Internal transfers give you the opportunity to sell to family, management, or a group of employees. An external transfer is a sale to a buyer that’s not affiliated with your business. Which is right for you? These are the key elements of an external sale to help inform your decision.
Basics of an external transfer
An external transfer is a sale to a strategic buyer or a financial buyer. This could be a large company within your industry or a private equity firm. You have a couple options to execute the sale.
- You could consult with your network of professional advisors – lawyers, accountants, business valuation experts, financial advisors, bankers – to help prepare for the sale, structure the deal, identify a suitable buyer, and more.
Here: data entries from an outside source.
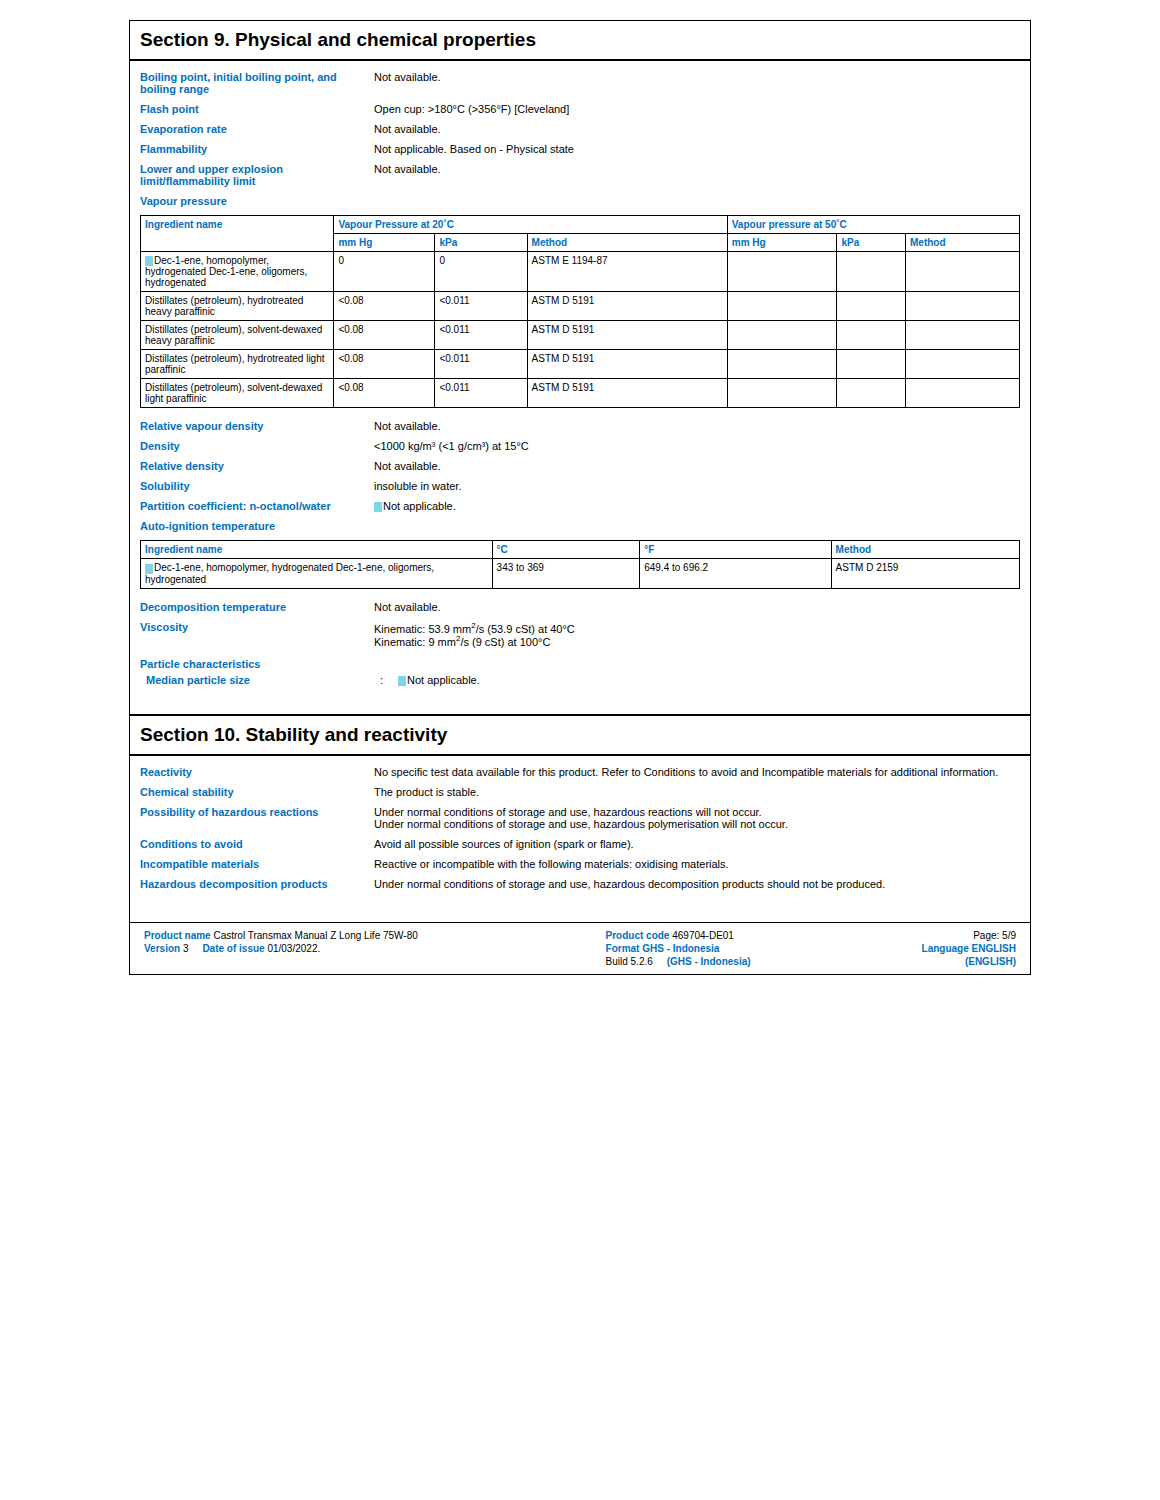Section 9. Physical and chemical properties
| Boiling point, initial boiling point, and boiling range | Not available. |
| Flash point | Open cup: >180°C (>356°F) [Cleveland] |
| Evaporation rate | Not available. |
| Flammability | Not applicable. Based on - Physical state |
| Lower and upper explosion limit/flammability limit | Not available. |
| Vapour pressure | |
| Ingredient name | Vapour Pressure at 20˚C | Vapour pressure at 50˚C |
| --- | --- | --- |
| mm Hg | kPa | Method | mm Hg | kPa | Method |
| Dec-1-ene, homopolymer, hydrogenated Dec-1-ene, oligomers, hydrogenated | 0 | 0 | ASTM E 1194-87 | | | |
| Distillates (petroleum), hydrotreated heavy paraffinic | <0.08 | <0.011 | ASTM D 5191 | | | |
| Distillates (petroleum), solvent-dewaxed heavy paraffinic | <0.08 | <0.011 | ASTM D 5191 | | | |
| Distillates (petroleum), hydrotreated light paraffinic | <0.08 | <0.011 | ASTM D 5191 | | | |
| Distillates (petroleum), solvent-dewaxed light paraffinic | <0.08 | <0.011 | ASTM D 5191 | | | |
| Relative vapour density | Not available. |
| Density | <1000 kg/m³ (<1 g/cm³) at 15°C |
| Relative density | Not available. |
| Solubility | insoluble in water. |
| Partition coefficient: n-octanol/water | Not applicable. |
| Auto-ignition temperature | |
| Ingredient name | °C | °F | Method |
| --- | --- | --- | --- |
| Dec-1-ene, homopolymer, hydrogenated Dec-1-ene, oligomers, hydrogenated | 343 to 369 | 649.4 to 696.2 | ASTM D 2159 |
| Decomposition temperature | Not available. |
| Viscosity | Kinematic: 53.9 mm 2 /s (53.9 cSt) at 40°C Kinematic: 9 mm 2 /s (9 cSt) at 100°C |
Particle characteristics
| Median particle size | : | Not applicable. |
Section 10. Stability and reactivity
| Reactivity | No specific test data available for this product. Refer to Conditions to avoid and Incompatible materials for additional information. |
| Chemical stability | The product is stable. |
| Possibility of hazardous reactions | Under normal conditions of storage and use, hazardous reactions will not occur. Under normal conditions of storage and use, hazardous polymerisation will not occur. |
| Conditions to avoid | Avoid all possible sources of ignition (spark or flame). |
| Incompatible materials | Reactive or incompatible with the following materials: oxidising materials. |
| Hazardous decomposition products | Under normal conditions of storage and use, hazardous decomposition products should not be produced. |
| Product name Castrol Transmax Manual Z Long Life 75W-80 | Product code 469704-DE01 | Page: 5/9 |
| Version 3 Date of issue 01/03/2022. | Format GHS - Indonesia | Language ENGLISH |
| | Build 5.2.6 (GHS - Indonesia) | (ENGLISH) |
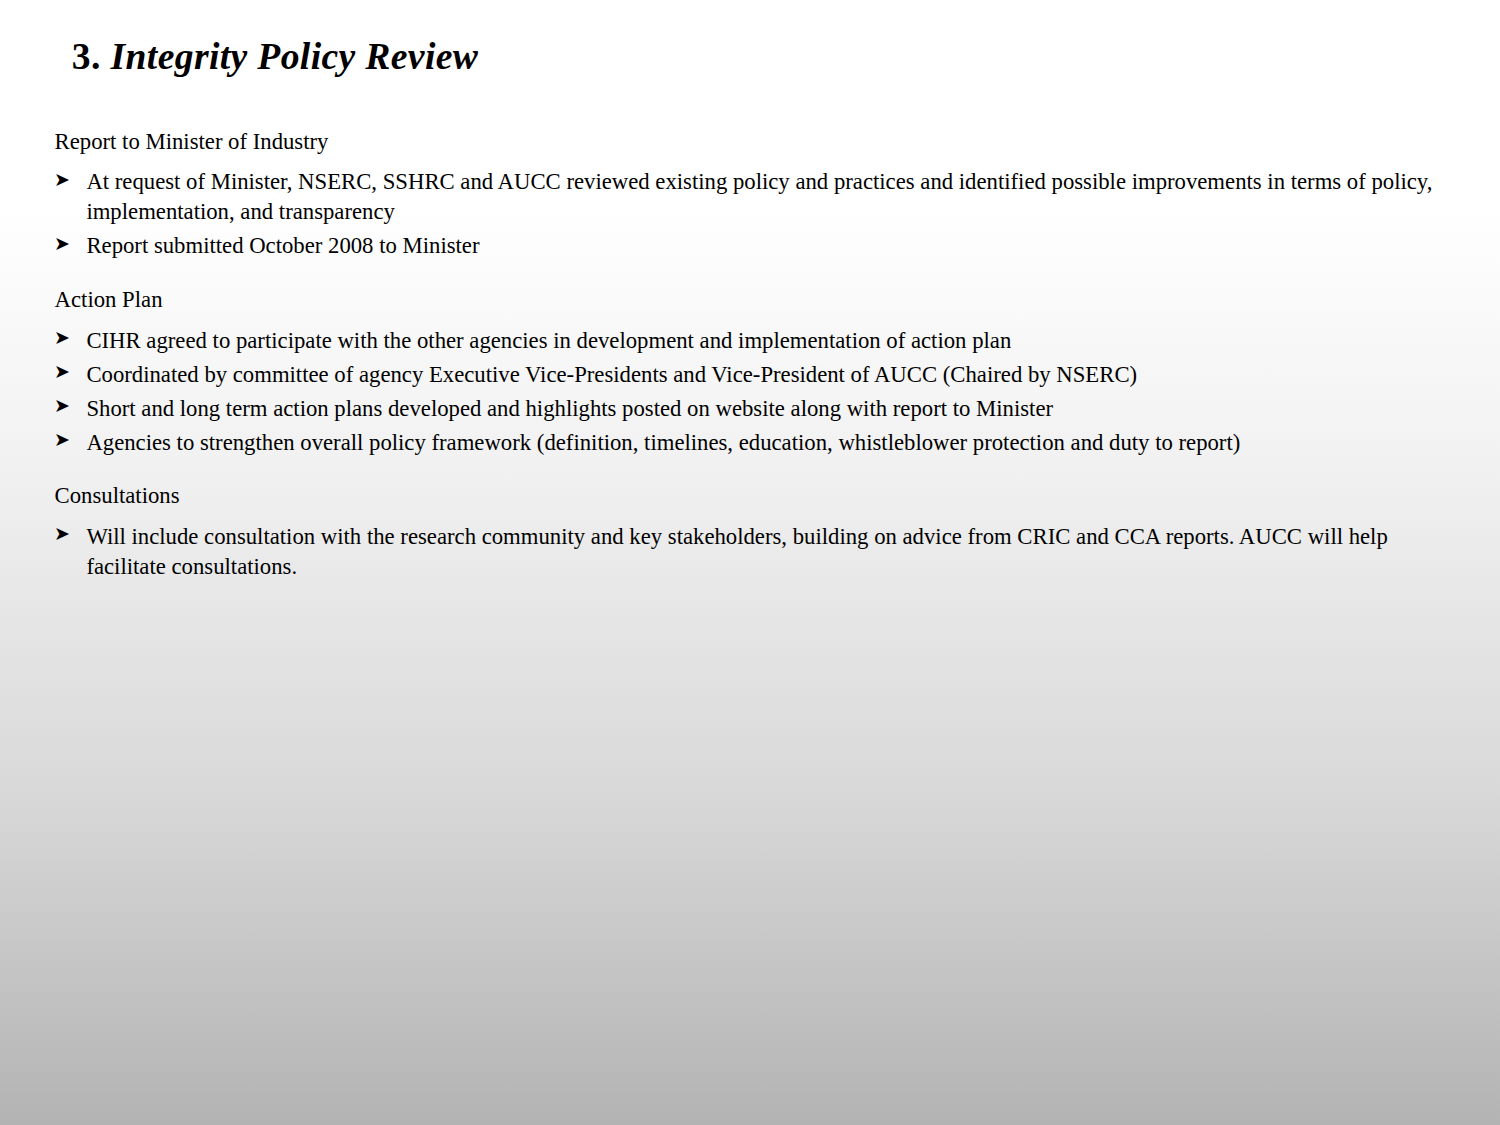3. Integrity Policy Review
Report to Minister of Industry
At request of Minister, NSERC, SSHRC and AUCC reviewed existing policy and practices and identified possible improvements in terms of policy, implementation, and transparency
Report submitted October 2008 to Minister
Action Plan
CIHR agreed to participate with the other agencies in development and implementation of action plan
Coordinated by committee of agency Executive Vice-Presidents and Vice-President of AUCC (Chaired by NSERC)
Short and long term action plans developed and highlights posted on website along with report to Minister
Agencies to strengthen overall policy framework (definition, timelines, education, whistleblower protection and duty to report)
Consultations
Will include consultation with the research community and key stakeholders, building on advice from CRIC and CCA reports. AUCC will help facilitate consultations.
- Or you could work with an investment banker or broker to market your company. They may approach select buyers quietly or people within your network. They may also notify the public to inspire interest and attract more buyers.
Nine factors to consider
Depending on your goals and plans for retirement, some of the following factors may strike you as a pro or con. Take note of each factor and how you rank the risks, benefits, etc. to help you determine whether this is the right option for you.
In an external transfer:
- Generally, business value is maximized.
- The cash you earn from the sale could be in the form of a lump sum or earn out.
- Your company’s brand is now in the hands of the buyer.
- Any future success is based on the condition of your company at the time of the sale and the buyer’s capabilities.
- There is an extensive due diligence period. If your company is in great shape, this process could take six months or more. If your company is not in great form, it will likely take longer.
- Buyers typically want a low price for high quality and minimal risk.
- You face some significant risks. You may have to assume all liabilities in an asset deal. And, if your sale is public knowledge, it could disrupt your business, employees, business partnerships, etc.
- You could be retained for three to five years in a consulting role.
- Costs may be high as many professionals will be involved – brokers, lawyers, CPAs, etc.
Key questions to ask
1. Can my business function without me?
If your business needs you to stick around to train new management, shore up business partnerships, and keep the brand equity strong – this type of sale may be tricky. Prospective buyers may not want to retain you.
This could be the right fit, if you trust your business can make it on its own.
2. How many potential buyers are out there?
If buyers are scarce and you need to sell quickly, an external transfer may be hard to execute. You could have better luck selling to a family member or group of current employees.
Succession planning takes time. You need to know which sale factors matter most to you and how they impact your transition, buyer selection, and terms of the deal.
Consult with your professional team years in advance to make sure you’re on the right path.